--- Listed records Enclosed Below ---

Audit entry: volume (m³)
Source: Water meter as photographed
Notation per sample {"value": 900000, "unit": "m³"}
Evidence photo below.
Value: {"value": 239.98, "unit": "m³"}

--- End of Enclosed Listed records ---
--- Listed records Enclosed Below ---

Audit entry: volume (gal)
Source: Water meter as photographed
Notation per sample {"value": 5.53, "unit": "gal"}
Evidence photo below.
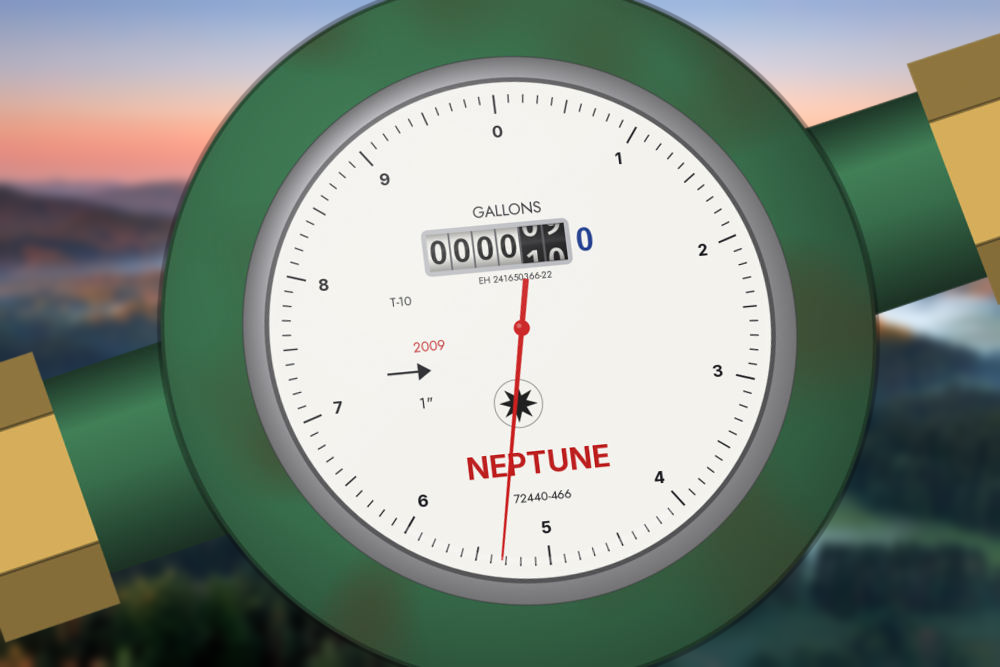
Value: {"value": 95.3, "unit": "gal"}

--- End of Enclosed Listed records ---
--- Listed records Enclosed Below ---

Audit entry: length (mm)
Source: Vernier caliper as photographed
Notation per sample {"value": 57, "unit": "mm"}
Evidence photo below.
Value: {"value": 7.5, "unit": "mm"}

--- End of Enclosed Listed records ---

Work request:
Pick out every line of the records that contains the string "unit", and copy each one in full. Case counts.

Your response:
Notation per sample {"value": 900000, "unit": "m³"}
Value: {"value": 239.98, "unit": "m³"}
Notation per sample {"value": 5.53, "unit": "gal"}
Value: {"value": 95.3, "unit": "gal"}
Notation per sample {"value": 57, "unit": "mm"}
Value: {"value": 7.5, "unit": "mm"}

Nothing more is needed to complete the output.